Baca Juga: Harga minyak jatuh, penerimaan negara dari sektor migas pasti shortfall tahun ini
Padahal kondisi penerimaan negara sudah mengalami tekanan sejak tahun lalu. Salah satunya dipengaruhi oleh realisasi harga minyak mentah Indonesia alias Indonesia Crude Price (ICP) yang meleset jauh dari asumsi dalam APBN 2019.
"Penerimaan kita dari sisi migas maupun pajak yang lain pasti akan juga mengalami tekanan kalau dari sisi komoditas harganya turun dan kegiatan ekonomi melemah," kata Menteri Keuangan Sri Mulyani Indrawati, usai rapat kabinet di Istana Presiden, Senin (9/3).
Meski demikian, pihaknya akan melihat apakah penurunan harga minyak mentah dunia merupakan situasi yang berlangsung hanya dalam jangka pendek hitungan bulan, atau jangka panjang yaitu hitungan kuartal atau semester.
Yang jelas, ia sudah punya ancang-ancang. "Saat ini, kami mengindikasikan defisit itu ada dalam kisaran antara 2,2% hingga 2,5% (terhadap Produk Domestik Bruto)," tandas Sri Mulyani.
Fitch Solutions Group sebelumnya juga memperkirakan memprediksi, pelebaran defisit APBN tahun ini bakal mencapai 2,5% terhadap PDB. Adapun perkiraan sebelumnya, hanya sebesar 1,8% terhadap PDB.
Baca Juga: Virus Corona Bikin Defisit Anggaran Makin Melebar
Ekonom Bank UOB Enrico Tanuwidjaja memproyeksi, harga minyak mentah tidak akan pulih mencapai level yang diasumsikan pemerintah di atas US$ 60 per barel. Sebab itu, penerimaan negara dari sektor migas hampir dapat dipastikan semakin jauh dari target.
"Untuk bisa mencapai titik US$ 63 itu agak challenging.
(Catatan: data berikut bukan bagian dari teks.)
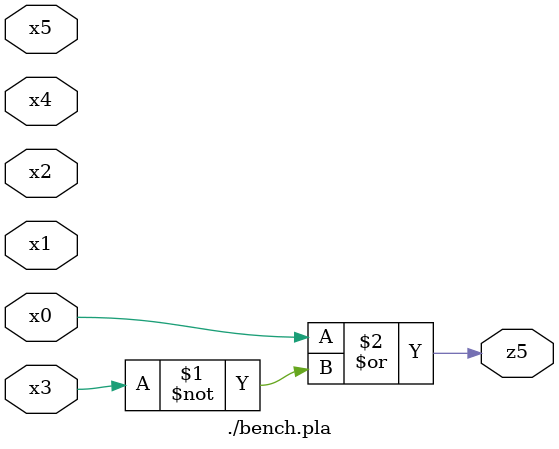
<source format=v>

module \./bench.pla  ( 
    x0, x1, x2, x3, x4, x5,
    z5  );
  input  x0, x1, x2, x3, x4, x5;
  output z5;
  assign z5 = x0 | ~x3;
endmodule



</source>
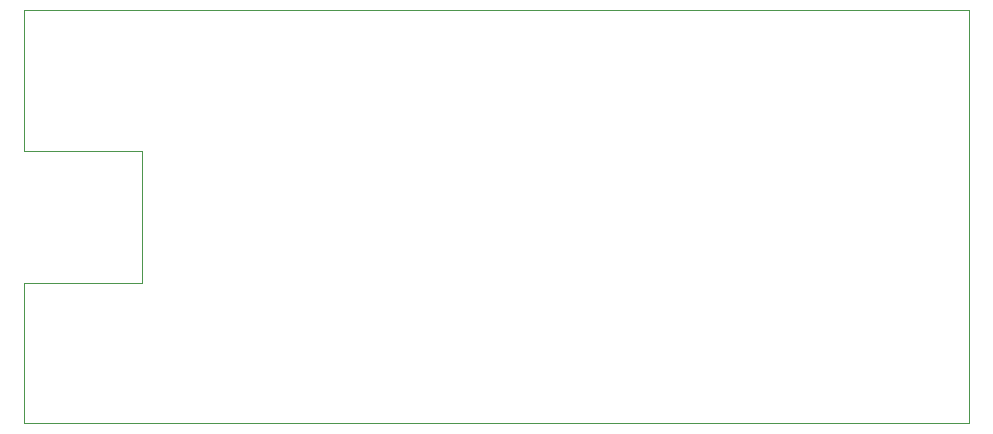
<source format=gbp>
G04 #@! TF.GenerationSoftware,KiCad,Pcbnew,(6.0.1-0)*
G04 #@! TF.CreationDate,2022-03-02T13:09:52+07:00*
G04 #@! TF.ProjectId,V0_Display,56305f44-6973-4706-9c61-792e6b696361,rev?*
G04 #@! TF.SameCoordinates,Original*
G04 #@! TF.FileFunction,Paste,Bot*
G04 #@! TF.FilePolarity,Positive*
%FSLAX46Y46*%
G04 Gerber Fmt 4.6, Leading zero omitted, Abs format (unit mm)*
G04 Created by KiCad (PCBNEW (6.0.1-0)) date 2022-03-02 13:09:52*
%MOMM*%
%LPD*%
G01*
G04 APERTURE LIST*
G04 #@! TA.AperFunction,Profile*
%ADD10C,0.050000*%
G04 #@! TD*
G04 APERTURE END LIST*
D10*
X85170000Y-61562000D02*
X85170000Y-49650000D01*
X165170000Y-84650000D02*
X85170000Y-84650000D01*
X85170000Y-84650000D02*
X85170000Y-72738000D01*
X85170000Y-61562000D02*
X95144000Y-61562000D01*
X85170000Y-72738000D02*
X95144000Y-72738000D01*
X95144000Y-61562000D02*
X95144000Y-72738000D01*
X85170000Y-49650000D02*
X165170000Y-49650000D01*
X165170000Y-49650000D02*
X165170000Y-84650000D01*
M02*

</source>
Peluang shortfall penerimaan migas bisa besar dan ini sekali lagi menjadi wake-up call bagi pemerintah untuk tidak bisa lagi mengandalkan penerimaan dari sektor migas," kata Enrico kepada KONTAN, kemarin.
Enrico mengatakan, sejak awal ia memprediksi pelebaran defisit pada tahun ini akan berada di atas target yaitu sebesar 2,15% dari PDB.
Namun demikian, "Kalau ada tambahan stimulus-stimulus fiskal dan risiko perekonomian sekarang dengan wabah Covid-19 maka defisit bisa mendekati 3% atau paling minimal 2,5% dari PDB,” tambahnya.